Let $G=(V,E)$ be an undirected, weighted, connected graph with no self-loops. Typically, given a path between two vertices, one defines the cost of a path between those vertices as the sum of the costs of the edges traversed in the path. For this question, we'll consider an alternative notion of path cost: the max-cost. The max-cost of a path $P$ connecting two vertices $u,v$ is $c(P) = \max_{e \in P} c_e$, that is, it's equal to the largest single edge-cost in the path. Now, given two vertices $u,v$, we define a minimum max-cost path between $u,v$ as a path between $u,v$ of minimum max-cost.
(I don't know if this has a standard terminology, so I sort of made up my own above).
Below, we will refer to minimum spanning trees. The minimum spanning tree is defined as usual, with the sum cost definition.
One curious observation I've proven is that the minimum spanning tree $T$ produced by running Kruskal's algorithm on $G$ has the property that the (unique) path in $T$ connecting vertices $u,v$ is also a minimum max-cost path among all paths connecting $u,v$ in $G$. I'm wondering if this generalizes to all MSTs of $G$, rather than just the one produced by Kruskal (recall that, in general, graphs might have numerous MSTs), and also if this property in some sense characterizes MSTs.
More precisely:
Suppose $G=(V,E)$ is undirected, weighted, connected, and without self-loops. A spanning tree $T \subset G$ is minimally connecting if for every $u,v \in V$, the path between $u,v$ through edges only in $T$ is a minimum max-cost path, among all paths between $u,v$ in $G$. Is it true that a spanning tree $T$ is minimally connecting if and only if it is a minimum spanning tree? (Again, note a minimum spanning tree is defined in the 'standard' way).
As always, if there is any lack of clarity in what is being asked, feel free to comment.

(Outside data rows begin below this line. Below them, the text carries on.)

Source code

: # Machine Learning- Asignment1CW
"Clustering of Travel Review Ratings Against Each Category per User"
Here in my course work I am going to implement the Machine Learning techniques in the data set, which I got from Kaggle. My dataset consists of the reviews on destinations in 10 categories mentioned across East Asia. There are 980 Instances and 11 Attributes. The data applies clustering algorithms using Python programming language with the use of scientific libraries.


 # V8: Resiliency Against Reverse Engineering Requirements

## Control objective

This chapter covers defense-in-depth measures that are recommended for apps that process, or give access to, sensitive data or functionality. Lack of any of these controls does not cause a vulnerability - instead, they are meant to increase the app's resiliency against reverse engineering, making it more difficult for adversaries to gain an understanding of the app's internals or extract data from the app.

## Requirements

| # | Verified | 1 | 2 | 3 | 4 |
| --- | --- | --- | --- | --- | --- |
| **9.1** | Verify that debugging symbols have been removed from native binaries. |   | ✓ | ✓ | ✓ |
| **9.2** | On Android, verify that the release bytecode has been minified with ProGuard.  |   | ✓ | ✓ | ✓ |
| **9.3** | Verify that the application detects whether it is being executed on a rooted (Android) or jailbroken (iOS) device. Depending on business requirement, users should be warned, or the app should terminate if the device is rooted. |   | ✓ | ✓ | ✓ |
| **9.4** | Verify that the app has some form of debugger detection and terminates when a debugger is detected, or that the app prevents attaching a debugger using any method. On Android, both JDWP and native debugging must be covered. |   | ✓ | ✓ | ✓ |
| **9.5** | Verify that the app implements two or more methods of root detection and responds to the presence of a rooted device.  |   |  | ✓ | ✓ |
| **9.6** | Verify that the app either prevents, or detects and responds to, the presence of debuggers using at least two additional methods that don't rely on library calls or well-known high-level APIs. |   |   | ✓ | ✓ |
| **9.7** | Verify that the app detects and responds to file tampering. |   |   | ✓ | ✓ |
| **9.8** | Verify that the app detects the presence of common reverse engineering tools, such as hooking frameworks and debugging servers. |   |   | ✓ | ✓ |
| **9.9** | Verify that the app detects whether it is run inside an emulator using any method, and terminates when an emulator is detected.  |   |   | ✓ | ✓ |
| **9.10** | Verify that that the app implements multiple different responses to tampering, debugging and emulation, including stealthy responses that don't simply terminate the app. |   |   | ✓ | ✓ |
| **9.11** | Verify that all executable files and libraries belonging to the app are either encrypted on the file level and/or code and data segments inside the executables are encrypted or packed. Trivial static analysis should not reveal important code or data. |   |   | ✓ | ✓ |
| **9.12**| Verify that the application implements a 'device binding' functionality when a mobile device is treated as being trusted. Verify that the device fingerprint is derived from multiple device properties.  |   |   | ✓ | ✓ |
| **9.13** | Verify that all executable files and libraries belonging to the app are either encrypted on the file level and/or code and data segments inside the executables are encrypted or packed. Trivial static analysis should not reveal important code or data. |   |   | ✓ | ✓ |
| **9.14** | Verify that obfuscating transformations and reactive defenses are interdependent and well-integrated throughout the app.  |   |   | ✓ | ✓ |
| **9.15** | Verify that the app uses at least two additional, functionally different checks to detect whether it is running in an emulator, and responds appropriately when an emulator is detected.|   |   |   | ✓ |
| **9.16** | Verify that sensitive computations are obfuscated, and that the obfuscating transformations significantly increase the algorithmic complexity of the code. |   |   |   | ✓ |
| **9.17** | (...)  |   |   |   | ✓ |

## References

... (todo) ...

For further intuition, consider checking out this picture of a minimum spanning tree, noting how given any two vertices in the graph, the path between them through the MST (i.e., the 'black' path) minimizes the max-cost.
Best Answer
Yes, it is true in general. Note that even though MSTs are non-unique, they are not that non-unique: the only non-uniqueness comes from ties between edges of equal weight. If all edge weights are unique, the MST is also unique.
In particular, from your proof, it follows that if all edge weights are unique, the MST is also minimally connecting.
But suppose you have a general weighted graph $G'$, with possibly non-unique edge weights, and $T$ is one of its MSTs. We can break ties on the edges by adding some very small $\epsilon_i$ to the weight of the $i^{\text{th}}$ edge (taking every $\epsilon_i$ to be much smaller than any actual difference between the cost of any two spanning trees), creating a new graph $G'$ with a unique MST. We can make sure that ties are broken in favor of the edges in $T$ (giving them smaller $\epsilon_i$'s than any edges not in $T$), so that $T$ is also the unique MST of $G'$.
Since $T$ is the unique MST of $G'$, it will be the MST found by Kruskal's algorithm in $G'$, and therefore it is minimally connecting for $G'$ by your definition.
But if we now wipe away all the $\epsilon_i$'s, $T$ should also be minimally connecting for $G$, because $\epsilon_i$'s were much less significant than any actual difference between edge weights. (If some path in $T$ had used an edge of too-high cost in $G$, that edge would have been equally problematic in $G'$.)
Since $T$ was an arbitrary MST, we conclude that all MSTs are minimally connecting.
We can also observe than in a graph with unique edge weights, looking for a minimally connecting tree is forced to find the tree found by Kruskal's algorithm, because we only use an edge of weight $w$ once we've connected all we can by edges of weight $<w$. So in $G'$, MSTs and minimally connecting trees are equivalent, and therefore the same thing is true in $G$. (Start with a minimally connecting tree $T$ in $G$, break ties so that it's minimally connecting in $G'$, conclude that it's an MST in $G'$, and therefore that it's an MST in $G$.)